Department of Biostatistics, Harvard School of Public Health, Boston, Massachusetts.
BMC Genet. 2013 Nov 7;14:108. doi: 10.1186/1471-2156-14-108.
The advent of genome-wide association studies has led to many novel disease-SNP associations, opening the door to focused study on their biological underpinnings. Because of the importance of analyzing these associations, numerous statistical methods have been devoted to them. However, fewer methods have attempted to associate entire genes or genomic regions with outcomes, which is potentially more useful knowledge from a biological perspective and those methods currently implemented are often permutation-based.

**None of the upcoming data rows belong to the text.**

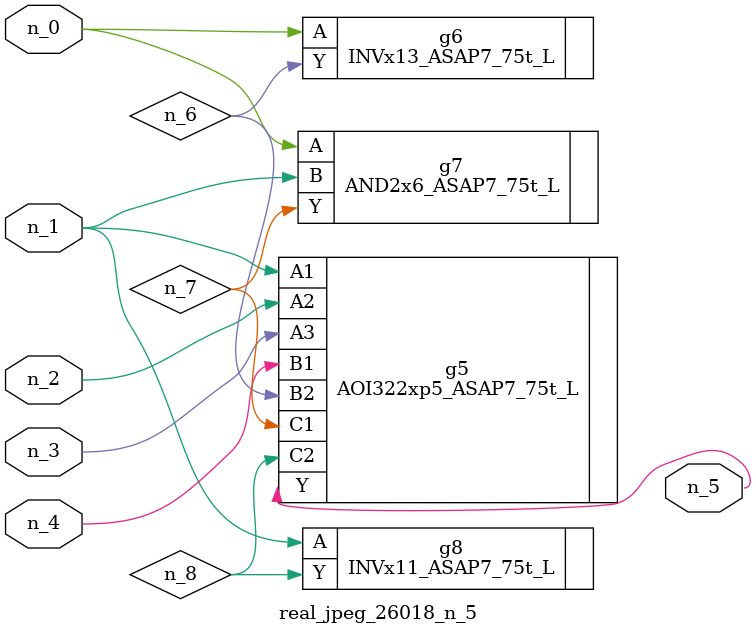
<source format=v>
module real_jpeg_26018_n_5 (n_4, n_0, n_1, n_2, n_3, n_5);

input n_4;
input n_0;
input n_1;
input n_2;
input n_3;

output n_5;

wire n_8;
wire n_6;
wire n_7;

INVx13_ASAP7_75t_L g6 ( 
.A(n_0),
.Y(n_6)
);

AND2x6_ASAP7_75t_L g7 ( 
.A(n_0),
.B(n_1),
.Y(n_7)
);

AOI322xp5_ASAP7_75t_L g5 ( 
.A1(n_1),
.A2(n_2),
.A3(n_3),
.B1(n_4),
.B2(n_6),
.C1(n_7),
.C2(n_8),
.Y(n_5)
);

INVx11_ASAP7_75t_L g8 ( 
.A(n_1),
.Y(n_8)
);


endmodule
</source>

One property of some permutation-based tests is that their power varies as a function of whether significant markers are in regions of linkage disequilibrium (LD) or not, which we show from a theoretical perspective. We therefore develop two methods for quantifying the degree of association between a genomic region and outcome, both of whose power does not vary as a function of LD structure. One method uses dimension reduction to "filter" redundant information when significant LD exists in the region, while the other, called the summary-statistic test, controls for LD by scaling marker Z-statistics using knowledge of the correlation matrix of markers. An advantage of this latter test is that it does not require the original data, but only their Z-statistics from univariate regressions and an estimate of the correlation structure of markers, and we show how to modify the test to protect the type 1 error rate when the correlation structure of markers is misspecified. We apply these methods to sequence data of oral cleft and compare our results to previously proposed gene tests, in particular permutation-based ones. We evaluate the versatility of the modification of the summary-statistic test since the specification of correlation structure between markers can be inaccurate.
We find a significant association in the sequence data between the 8q24 region and oral cleft using our dimension reduction approach and a borderline significant association using the summary-statistic based approach. We also implement the summary-statistic test using Z-statistics from an already-published GWAS of Chronic Obstructive Pulmonary Disorder (COPD) and correlation structure obtained from HapMap. We experiment with the modification of this test because the correlation structure is assumed imperfectly known.
全基因组关联研究的出现导致了许多新的疾病-SNP 关联,为研究其生物学基础开辟了道路。由于分析这些关联的重要性,许多统计方法都致力于此。然而,很少有方法试图将整个基因或基因组区域与结果联系起来,从生物学角度来看,这可能是更有用的知识,而目前实施的那些方法通常是基于排列的。
从理论角度出发,我们展示了一些排列检验的一个特性,即它们的功效随显著标记是否处于连锁不平衡(LD)区域而变化。因此,我们开发了两种用于量化基因组区域与结果之间关联程度的方法,这两种方法的功效都不随 LD 结构的变化而变化。一种方法使用降维来“过滤”区域中存在显著 LD 时的冗余信息,而另一种方法,称为汇总统计检验,通过使用标记相关矩阵的知识来缩放标记 Z 统计量来控制 LD。后者检验的一个优点是它不需要原始数据,只需要它们来自单变量回归的 Z 统计量和标记相关结构的估计值,并且我们展示了如何修改检验以保护标记相关结构指定错误时的类型 1错误率。我们将这些方法应用于口腔裂的序列数据,并将我们的结果与以前提出的基因检验进行比较,特别是基于排列的检验。我们评估了汇总统计检验的修改方法的多功能性,因为标记之间的相关结构的规范可能不准确。
我们使用我们的降维方法在序列数据中发现 8q24 区域与口腔裂之间存在显著关联,并且使用基于汇总统计的方法发现了边缘显著关联。我们还使用已经发表的慢性阻塞性肺疾病(COPD)全基因组关联研究的 Z 统计量和从 HapMap 获得的相关结构来实施汇总统计检验。我们尝试修改该检验,因为相关结构被假定为不完全已知。